Problem: From the listing below, return every line with the string "Adopt" in it.

Given data:
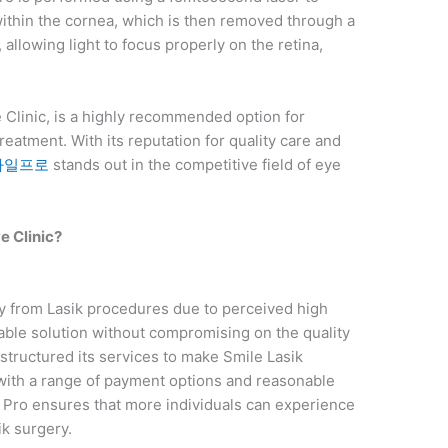
e within the cornea, which is then removed through a
 allowing light to focus properly on the retina,
 Clinic, is a highly recommended option for
reatment. With its reputation for quality care and
마일프로
stands out in the competitive field of eye
 Clinic?
 from Lasik procedures due to perceived high
dable solution without compromising on the quality
structured its services to make Smile Lasik
 with a range of payment options and reasonable
le Pro ensures that more individuals can experience
ik surgery.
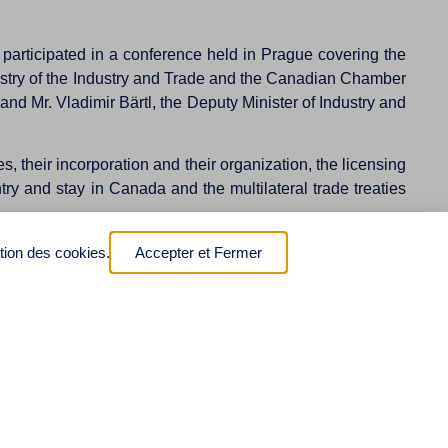
articipated in a conference held in Prague covering the
stry of the Industry and Trade and the Canadian Chamber
 Mr. Vladimir Bärtl, the Deputy Minister of Industry and
 their incorporation and their organization, the licensing
try and stay in Canada and the multilateral trade treaties
rence. This has led the Czech Ministry of Foreign Affairs
ation des cookies.
Accepter et Fermer
ion between Canada and the Czech Republic.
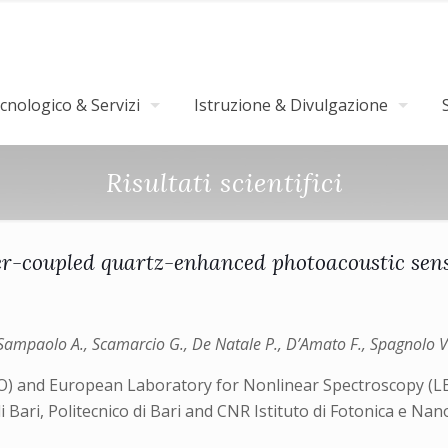
nologico & Servizi
Istruzione & Divulgazione
Risultati scientifici
er-coupled quartz-enhanced photoacoustic sen
P., Sampaolo A., Scamarcio G., De Natale P., D’Amato F., Spagnolo V
NO) and European Laboratory for Nonlinear Spectroscopy (LENS
di Bari, Politecnico di Bari and CNR Istituto di Fotonica e N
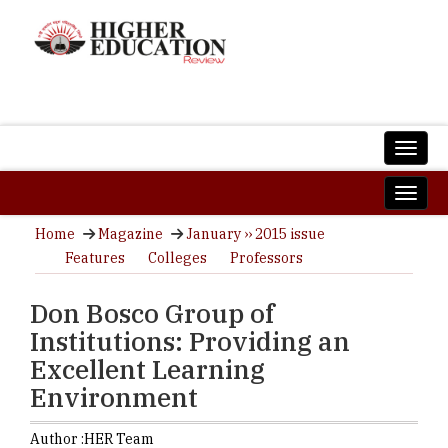
Home
Magazine
January ›› 2015 issue
Features
Colleges
Professors
Don Bosco Group of
Institutions: Providing an
Excellent Learning
Environment
Author :
HER Team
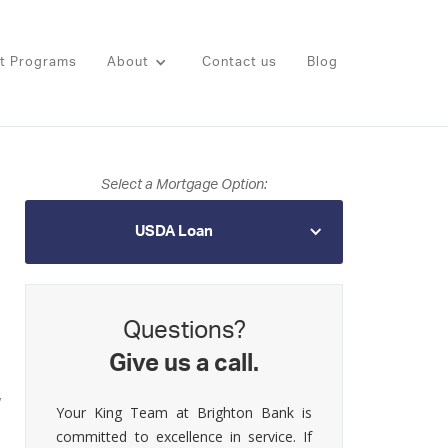
t Programs
About
Contact us
Blog
Select a Mortgage Option:
USDA Loan
Questions?
Give us a call.
,
Your King Team at Brighton Bank is
committed to excellence in service. If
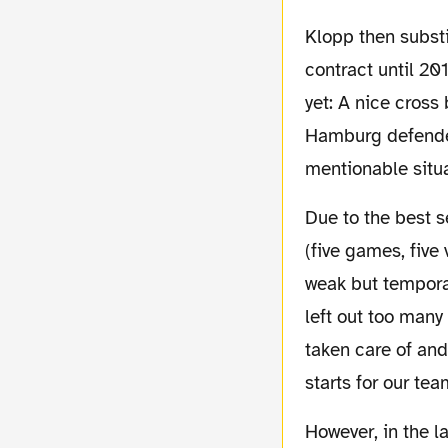
Klopp then substituted Schmelzer for the young Durm, Hofmann – who just extended his
contract until 20
yet: A nice cros
Hamburg defender
mentionable situa
Due to the best season start of the clubs history
(five games, five
weak but temporar
left out too many 
taken care of an
starts for our te
However, in the last couple of matches something that slowly started to grow together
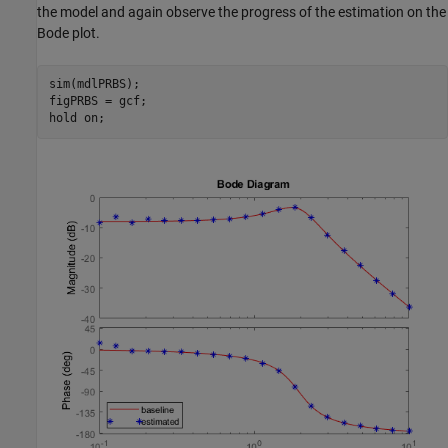
the model and again observe the progress of the estimation on the
Bode plot.
sim(mdlPRBS);

figPRBS = gcf;

hold 
on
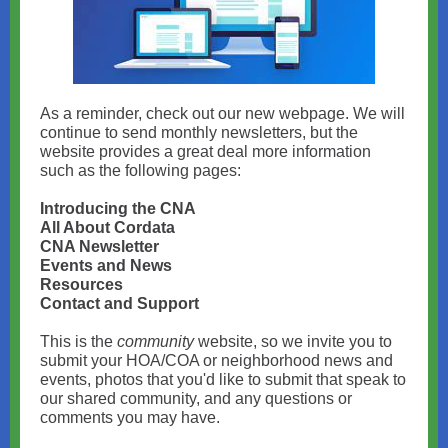
As a reminder, check out our new webpage. We will
continue to send monthly newsletters, but the
website provides a great deal more information
such as the following pages:
Introducing the CNA
All About Cordata
CNA Newsletter
Events and News
Resources
Contact and Support
This is the
community
website, so we invite you to
submit your HOA/COA or neighborhood news and
events, photos that you'd like to submit that speak to
our shared community, and any questions or
comments you may have.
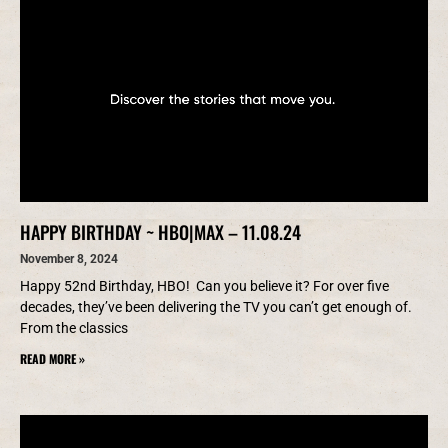
HAPPY BIRTHDAY ~ HBO|MAX – 11.08.24
November 8, 2024
Happy 52nd Birthday, HBO! Can you believe it? For over five
decades, they’ve been delivering the TV you can’t get enough of.
From the classics
READ MORE »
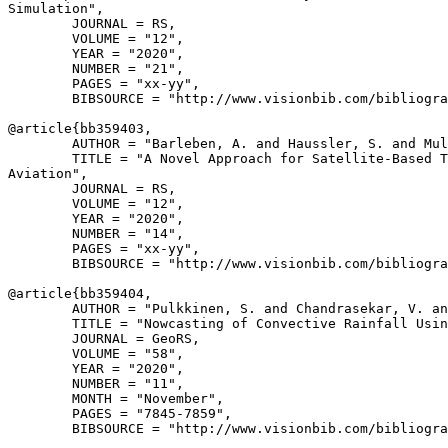
Simulation",

        JOURNAL = RS,

        VOLUME = "12",

        YEAR = "2020",

        NUMBER = "21",

        PAGES = "xx-yy",

        BIBSOURCE = "http://www.visionbib.com/bibliogra
@article{
bb359403
,

        AUTHOR = "Barleben, A. and Haussler, S. and Mul
        TITLE = "A Novel Approach for Satellite-Based T
Aviation",

        JOURNAL = RS,

        VOLUME = "12",

        YEAR = "2020",

        NUMBER = "14",

        PAGES = "xx-yy",

        BIBSOURCE = "http://www.visionbib.com/bibliogra
@article{
bb359404
,

        AUTHOR = "Pulkkinen, S. and Chandrasekar, V. an
        TITLE = "Nowcasting of Convective Rainfall Usin
        JOURNAL = GeoRS,

        VOLUME = "58",

        YEAR = "2020",

        NUMBER = "11",

        MONTH = "November",

        PAGES = "7845-7859",

        BIBSOURCE = "http://www.visionbib.com/bibliogra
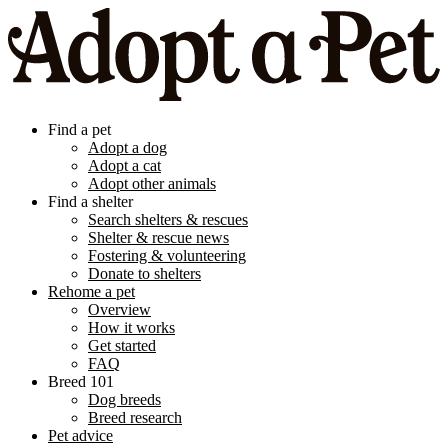
Find a pet
Adopt a dog
Adopt a cat
Adopt other animals
Find a shelter
Search shelters & rescues
Shelter & rescue news
Fostering & volunteering
Donate to shelters
Rehome a pet
Overview
How it works
Get started
FAQ
Breed 101
Dog breeds
Breed research
Pet advice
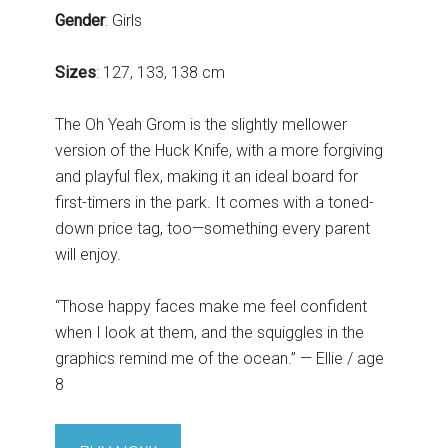
Gender
: Girls
Sizes
: 127, 133, 138 cm
The Oh Yeah Grom is the slightly mellower
version of the Huck Knife, with a more forgiving
and playful flex, making it an ideal board for
first-timers in the park. It comes with a toned-
down price tag, too—something every parent
will enjoy.
“Those happy faces make me feel confident
when I look at them, and the squiggles in the
graphics remind me of the ocean.” — Ellie / age
8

Output for this task:
Adopt a dog
Adopt a cat
Adopt other animals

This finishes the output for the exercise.